Sometimes having someone work with cattle who didn’t know what they were doing was worse than doing it by oneself, but in her years of working at the sale barn, she’d spent a lot of time wishing they had more help, and as a general rule, they never turned an offer down.
“Okay. Come on down, and I’ll give you instructions when we get there.”
She wasn’t even tempted to remind him to just do what she said. She figured he’d remember, since it was obvious he was embarrassed he’d let all the animals out.
She was right in her assumption.
While Dwight obviously had no clue how to herd animals, he listened immediately to anything he was told to do and did it to the best of his ability. Although, his ability wasn’t always enough to keep animals from escaping or to get them to go where they wanted them to, it was obvious he was trying.
She ignored the look Lavender gave her when they first started working together, and she also ignored the odd feeling in her chest as she watched him, mistakes and all. She might have been able to chalk it up to someone giving them a hand, like often happened when they were shorthanded.
But it felt like more than that. Although she couldn’t explain in what way.
As they loaded the last cow onto a trailer and said good night to the last farmer Lavender came over.
“Mom needs to drive out to the Heinisch farm and leave our trailer there so they can load their cows in the morning. She was going to leave the truck, rather than trying to unhook the trailer in the dark. She wanted me to go pick her up. Can you close things up here?”
“Of course,” Orchid said, knowing that Lavender wasn’t really asking her if she could do it, she was asking if she would, and she was expecting that Orchid would not turn her down.
Of course not. It was her job.
But as Lavender walked away, Orchid’s eyes fell on Dwight, who stood with one foot on the second rail of the gate, his forearm resting on the top, his posture relaxed, like this wasn’t his first time helping, and he was totally at ease.
She took half a second to admire the way he looked. Not necessarily the strength in his forearms, the way his T-shirt pulled across his shoulders, or even the long, jean-clad legs and boots.
It was more the way he just seemed so comfortable in his own skin. Or maybe it was the way he was looking at her. No one ever looked at her like that before.
Too bad when she talked to him, he only ever seemed to talk about himself. Or to be showing off. Even tonight as they had worked, while he had taken every order and had done his best, she always felt like he was putting a little extra movement into everything he did, trying to catch her eye or impress her. It was almost like he was bragging with his actions.

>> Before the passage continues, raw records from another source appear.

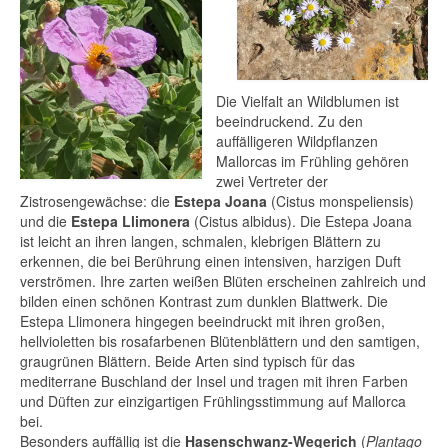
La Balanguera: Die offizielle Hymne
Mallorcas
Die Ensaimada von Mallorca : Geschichte,
Die Vielfalt an Wildblumen ist
Tradition und Genuss
beeindruckend. Zu den
auffälligeren Wildpflanzen
Die Balearischen Schleuderer : Krieger
Mallorcas im Frühling gehören
der Antike
zwei Vertreter der
Zistrosengewächse: die
Estepa Joana
(Cistus monspeliensis)
Mallorcas UNESCO-Welterbe
und die
Estepa Llimonera
(Cistus albidus). Die Estepa Joana
ist leicht an ihren langen, schmalen, klebrigen Blättern zu
Flora und Fauna
erkennen, die bei Berührung einen intensiven, harzigen Duft
verströmen. Ihre zarten weißen Blüten erscheinen zahlreich und
Der Frühling auf Mallorca: ein Fest der
bilden einen schönen Kontrast zum dunklen Blattwerk. Die
wilden Blumen
Estepa Llimonera hingegen beeindruckt mit ihren großen,
hellvioletten bis rosafarbenen Blütenblättern und den samtigen,
Die Mandelblüte auf Mallorca
graugrünen Blättern. Beide Arten sind typisch für das
mediterrane Buschland der Insel und tragen mit ihren Farben
Feste, Märkte und Traditionen
und Düften zur einzigartigen Frühlingsstimmung auf Mallorca
bei.
April im Dezember
Besonders auffällig ist die
Hasenschwanz-Wegerich
(
Plantago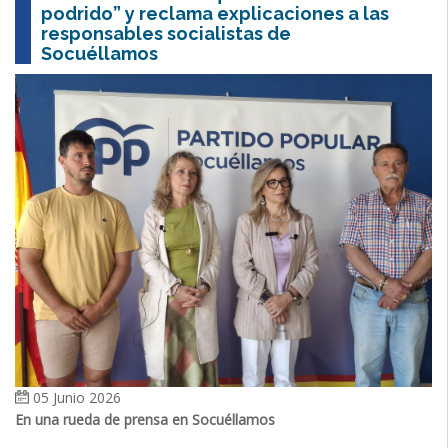
podrido” y reclama explicaciones a las
responsables socialistas de
Socuéllamos
05 Junio 2026
En una rueda de prensa en Socuéllamos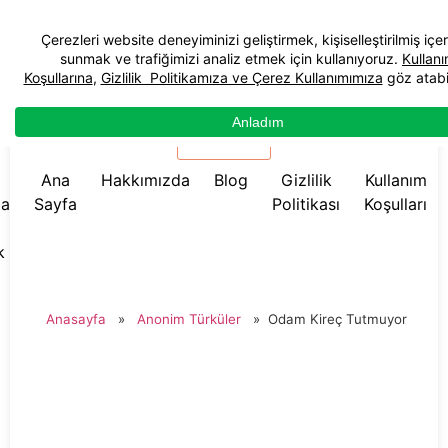
☰ Menü
Ana
Hakkımızda
Blog
Gizlilik
Kullanım
da
Sayfa
Politikası
Koşulları
k
Anasayfa
»
Anonim Türküler
»
Odam Kireç Tutmuyor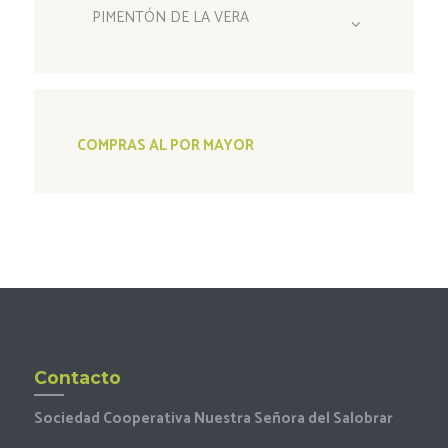
PIMENTÓN DE LA VERA
COMPRAS AL POR MAYOR
Contacto
Sociedad Cooperativa Nuestra Señora del Salobrar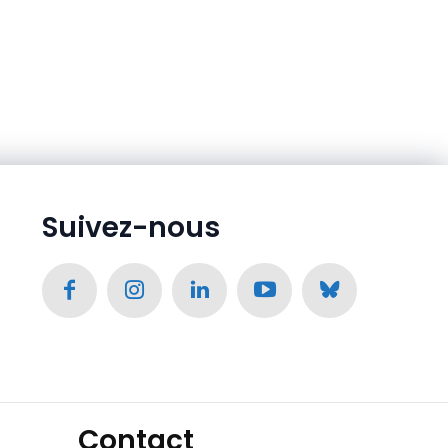
Suivez-nous
Contact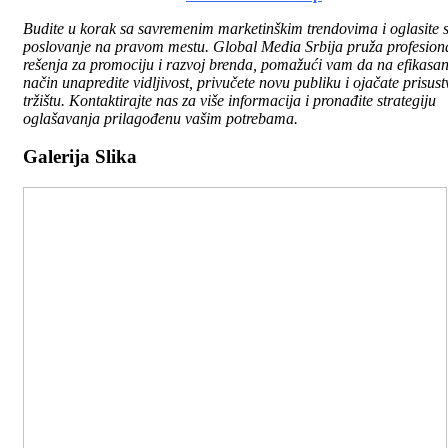
Budite u korak sa savremenim marketinškim trendovima i oglasite 
poslovanje na pravom mestu. Global Media Srbija pruža profesion
rešenja za promociju i razvoj brenda, pomažući vam da na efikasa
način unapredite vidljivost, privučete novu publiku i ojačate prisus
tržištu. Kontaktirajte nas za više informacija i pronađite strategiju
oglašavanja prilagođenu vašim potrebama.
Galerija Slika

It was a negative way to look at someone, and she tried not to think about it. It was probably her imagination.
“Thanks so much for helping this evening.”
“I enjoyed it. I’ve always liked things that challenge me physically, and this does.”
“Yeah, there’s a lot of physical work involved. But once you figure out what animals typically do, it makes it a lot easier.”
“That’s a lot like baseball,” he said, and he launched into a description of how baseball was a mind game and how he’d figured that out.
He followed her around while she turned out the lights and closed doors and left the office, and by the time they were out in the parking lot, she hadn’t said much more than, “okay,” or “really?”
He finally stopped as they stood beside her car.
“Thanks again for your help.”
Again, she tried to push away the feeling that he had been saying everything he was about baseball to impress her. That he wanted her to know how knowledgeable he was. Or something.
It wasn’t that she wasn’t interested in what he was saying, it was just... She wasn’t sure.
“I was hoping you might go out with me on Friday night.”
She didn’t laugh, but she was tempted to. At the beginning of the night, she had expected this, but she’d forgotten, and he caught her off guard.
“No” was on the tip of her tongue, and then she remembered she had decided she was going to say yes. To give him a chance. Maybe, once he got more comfortable with her, he wouldn’t feel like he needed to try to impress her. If that was what he was doing.
Beyond that bluster, or whatever it was, she felt like he had a good heart. And Lavender had said he was a man of character. That was the most important thing.
“I can’t do it Friday night. I’m helping Daphne with her daughter.”